Newcastle United may be hovering just above the thick of the relegation battle, but manager Steve Bruce is not content as he has voiced his concern at the demands placed on his squad by domestic and international football. The Magpies are on the other side of a personnel crisis which the manager described as nothing he had seen in 40 years when Newcastle had up to 14 potentially unavailable players. In light of the situation, Bruce has suggested: “We have to scrap international friendlies or sacrifice one of the cups.”
While there is some irony to the comments considering he said that Newcastle’s run to the fifth round of the FA Cup for the first time since 2006 was “significant”, Bruce does have a point. Newcastle were not alone in suffering from injury setbacks over the festive period which saw most sides play four times in 12 days. Overall, 74 Premier League players sustained, at the very least, a knock between 21st December and 2nd January. To squeeze in the Premier League winter break, the festive fixtures were brought closer together, and the effects it has had on squads are unmistakable.

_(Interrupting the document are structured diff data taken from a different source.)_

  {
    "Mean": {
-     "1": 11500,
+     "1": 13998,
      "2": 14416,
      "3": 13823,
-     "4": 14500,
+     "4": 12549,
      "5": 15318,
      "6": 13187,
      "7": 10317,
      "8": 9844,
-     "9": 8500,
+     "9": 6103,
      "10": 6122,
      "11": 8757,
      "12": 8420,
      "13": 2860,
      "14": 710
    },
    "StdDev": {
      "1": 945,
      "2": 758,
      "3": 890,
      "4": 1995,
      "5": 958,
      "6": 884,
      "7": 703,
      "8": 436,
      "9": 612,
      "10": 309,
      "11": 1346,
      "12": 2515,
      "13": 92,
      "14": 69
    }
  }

Overall, Newcastle had to play 15 matches in the space of two months, which Bruce described as “ridiculous”. While his message is obviously fuelled by frustration that his players are being overworked, meaning he is unable to get the best out of them, the upsurge in injuries over the Christmas schedule brings into question whether the welfare of players is being put first in the Premier League.

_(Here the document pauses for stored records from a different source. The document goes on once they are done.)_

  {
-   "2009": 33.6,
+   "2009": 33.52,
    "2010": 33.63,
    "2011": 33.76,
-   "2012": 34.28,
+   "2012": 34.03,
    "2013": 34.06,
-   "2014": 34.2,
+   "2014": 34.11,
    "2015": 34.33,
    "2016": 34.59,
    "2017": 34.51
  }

He believes that the number of games is a direct cause of the mounting injury issues top-flight clubs have faced: “They don’t get a break anymore. They are machines, and they break down,” said the Newcastle boss.
Other managers such as Jurgen Klopp agree as he was defiant in his stance of honouring the winter break. But they have hard evidence to back their claims as in total, the 12 days between December and January will have kept players side-lined for over 500 days.
While it is highly unlikely that a cup competition will be scrapped, along with international friendlies, a solution must be found, or it leaves the players at risk. Footballers are the Premier League’s greatest asset and without them, there would be no profit; therefore, it is within their interest as a business to look after the athletes who drive their revenue and find a solution sooner rather than later.